Wadad Kadi has been over the years much in demand as fellow and visiting professor at several universities. She lectured as visiting assistant professor at Harvard University (1976-77) and as visiting associate professor at Columbia University (1985-86), and she was, while on leave from AUB for the first two years of her escape from Beirut, associate professor of Arabic at Yale University (1986-88). From 1988 until 2009 she taught Islamic thought at the University of Chicago’s Department of Near Eastern Languages and Civilizations. Following stints as visiting professor at the University of Stockholm (1993), the University of Rome (1995), and the American University in Cairo (1996), she spent a year as visiting scholar at the University of Oxford’s Wolfson College (1997-98), two months in 2000 as director of Associated Studies at the Ecole des Hautes Etudes en Sciences Sociales in Paris, and a term as visiting fellow at the University of Oxford’s All Souls College in 2004.

Graduate students continue to seek advice from Kadi in her retirement, attesting to her admirable qualities as a teacher, especially in mentoring graduate students. Like the best teachers everywhere, she always blended her research with teaching in the classroom. In President Peter Dorman’s words (when he and Kadi were colleagues at the University of Chicago and she won the 2004 Faculty Award for Excellence in Graduate Teaching), Kadi’s teaching approach “is based on the enlightened conviction that the full scholarly life begins in earnest in the classroom, and that the process of teaching enriches her as much as it does the student.” Her excellence in teaching also stems from her caring approach to students. President Dorman pointed out that her mentorship was never “judgmental.” “Her soaring expectations for her students are balanced by an innate concern for their well-being . . .” Giving open-handed encouragement and being personally accessible marked “her commitment to graduate instruction. In this, she combines the highest standards of her field with the very core of humanistic principles.”

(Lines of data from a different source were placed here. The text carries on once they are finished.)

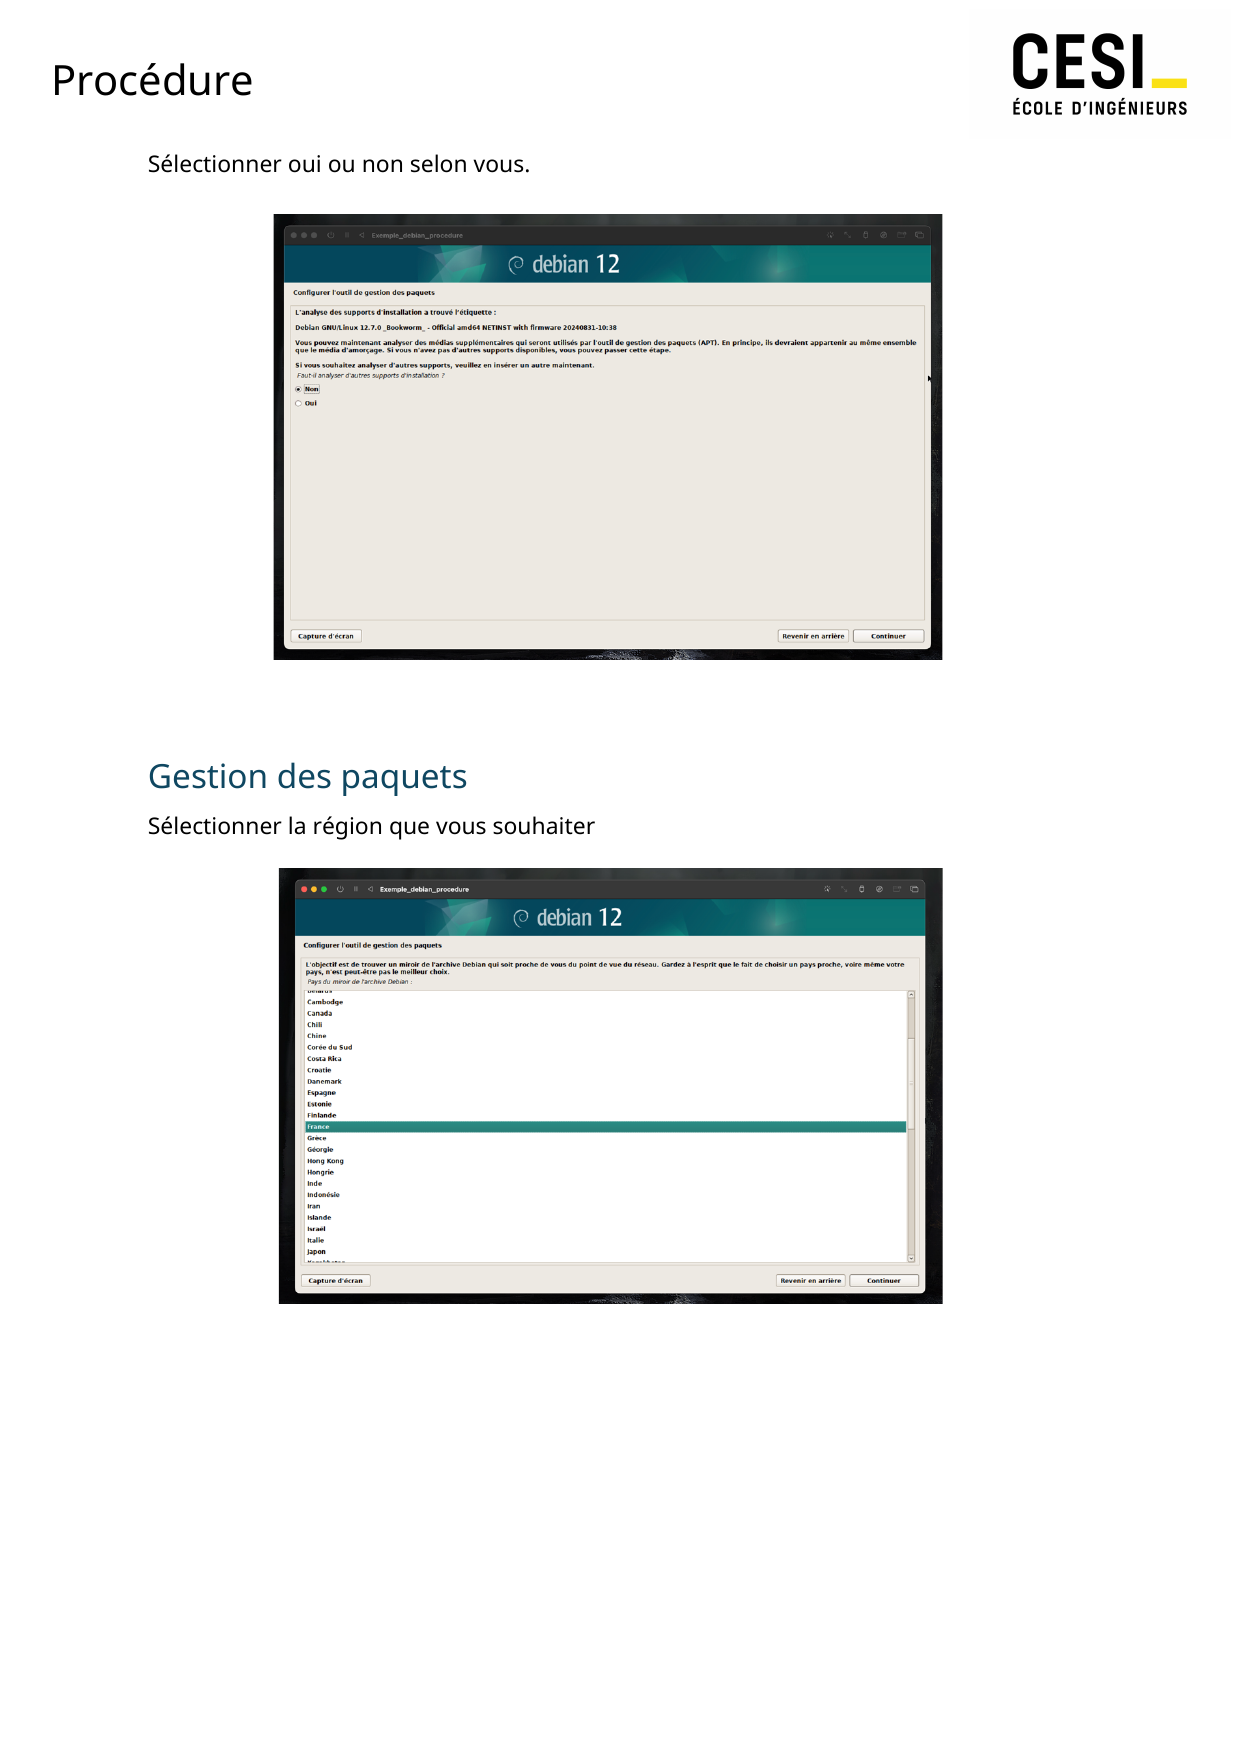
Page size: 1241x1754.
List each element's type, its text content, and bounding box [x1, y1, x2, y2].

picture [968, 9, 1232, 139]
subtitle Gestion des paquets [148, 753, 1093, 798]
picture [278, 868, 943, 1304]
text Sélectionner la région que vous souhaiter [148, 810, 1093, 841]
picture [273, 214, 943, 660]
text Sélectionner oui ou non selon vous. [148, 148, 1093, 179]
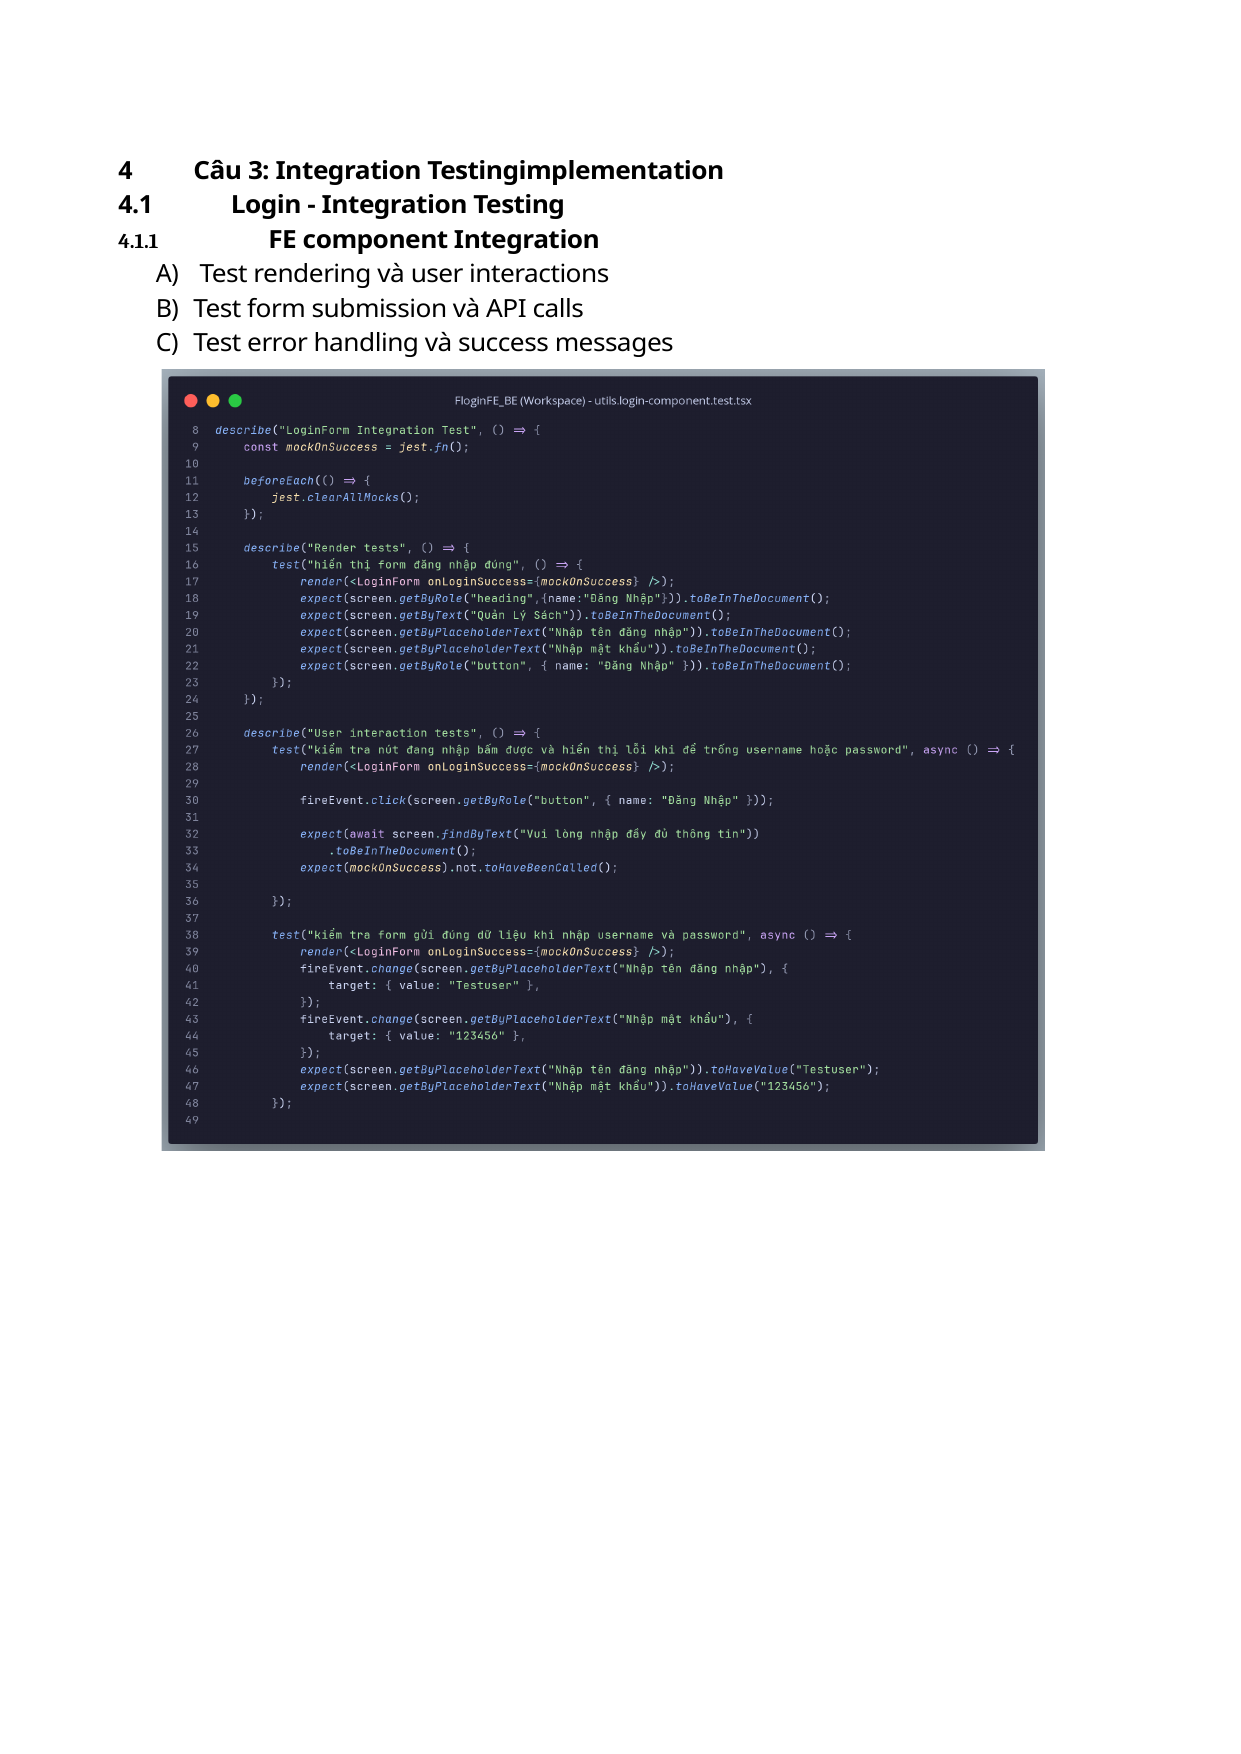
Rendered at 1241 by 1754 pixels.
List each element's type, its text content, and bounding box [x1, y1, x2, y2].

list Test error handling và success messages [156, 325, 1122, 359]
picture [161, 369, 1045, 1151]
list Test form submission và API calls [156, 291, 1122, 324]
list Login - Integration Testing [118, 187, 1122, 221]
list FE component Integration [118, 222, 1122, 256]
list Câu 3: Integration Testingimplementation [118, 153, 1122, 187]
list Test rendering và user interactions [156, 256, 1122, 290]
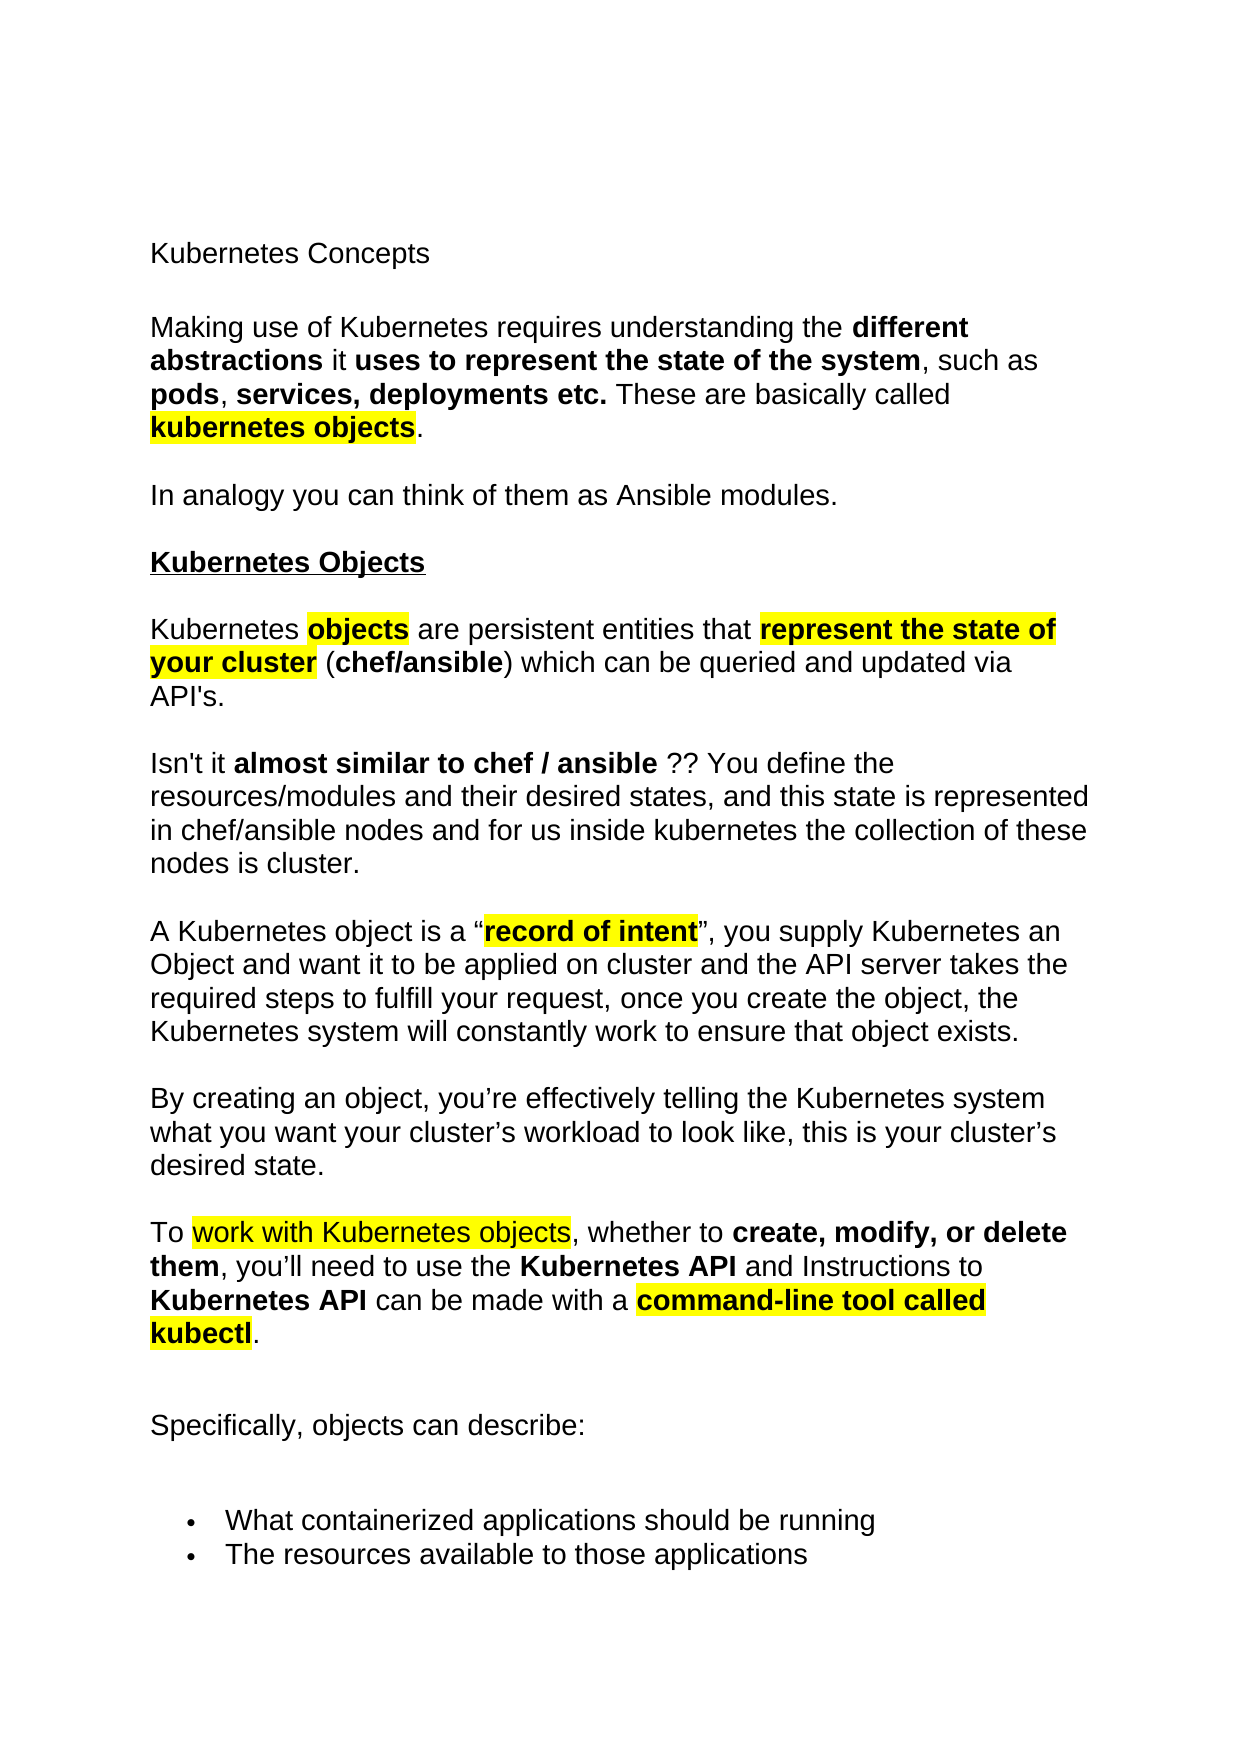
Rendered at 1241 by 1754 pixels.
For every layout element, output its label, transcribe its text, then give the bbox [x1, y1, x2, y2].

Professor Kadi has been honored for both her scholarship and her teaching. In 1994 she won the prestigious King Faisal International Prize for Arabic Literature, a prize which, according to University of Chicago President Sonnenschein, is considered “in the world of Arabic language and literature . . . the equivalent of . . . a Nobel Prize.” Two of the prize winners in 1994 were women, making her one of the first women ever to receive the King Faisal Prize. In 1997 she was appointed the Avalon Foundation Distinguished Service Professor at the University of Chicago. She has been much in demand to serve on appointment committees at various universities. Kadi was awarded visiting fellowships at Oxford’s Center for Islamic Studies in 1997-98. In 1993 she was appointed a member of the editorial board of AUB’s Al-Abhath, in 1998 of the Journal of Islamic Studies, and in 2003 of the periodical Arabica. In 1995 she became coeditor of E. J. Brill’s book series Islamic History and Civilization, an editorship she still holds. She was editor of E. J. Brill’s Encyclopaedia of the Qur’an (1996-2005), and a member of the Advisory Committee of Brill’s third edition of the Encyclopaedia of Islam (2003-present). She was appointed associate editor of Princeton University Press’s Encyclopaedia of Islamic Political Thought (2007-present) and editor of the University of Chicago’s Journal of Near Eastern Studies (2007-09). She was elected president of the American Oriental Society in 2003-04 after serving as vice president. Citing  her “distinguished scholarship and seminal contribution to our knowledge of the Islamic world and scholarship in the Middle Ages,” Middle East Medievalists awarded Professor Kadi  in December 2011 its Lifetime Achievement Award.